Copy out the text lines of the listing below word for word, leaving the pictures out.

==========

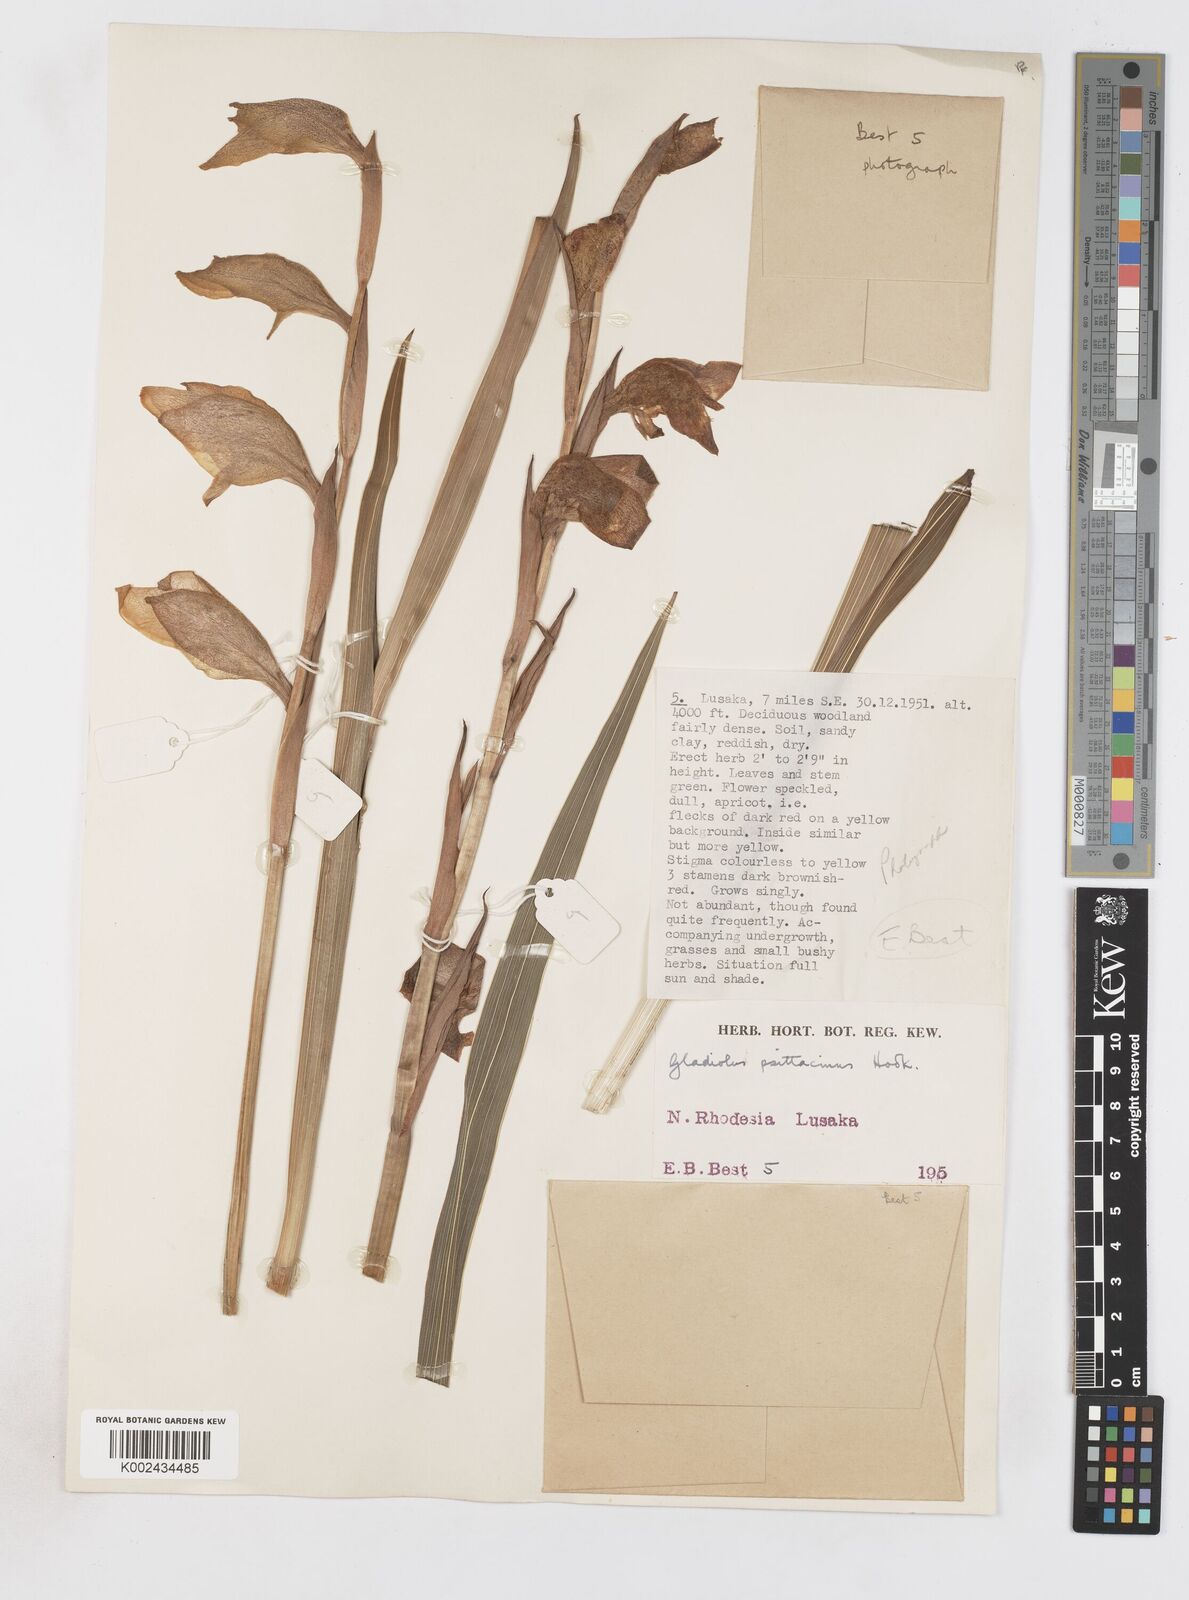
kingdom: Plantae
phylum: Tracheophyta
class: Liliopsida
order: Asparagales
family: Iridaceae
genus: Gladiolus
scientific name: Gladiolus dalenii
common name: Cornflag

==========

- THE REPLY:
kingdom: Plantae
phylum: Tracheophyta
class: Liliopsida
order: Asparagales
family: Iridaceae
genus: Gladiolus
scientific name: Gladiolus dalenii
common name: Cornflag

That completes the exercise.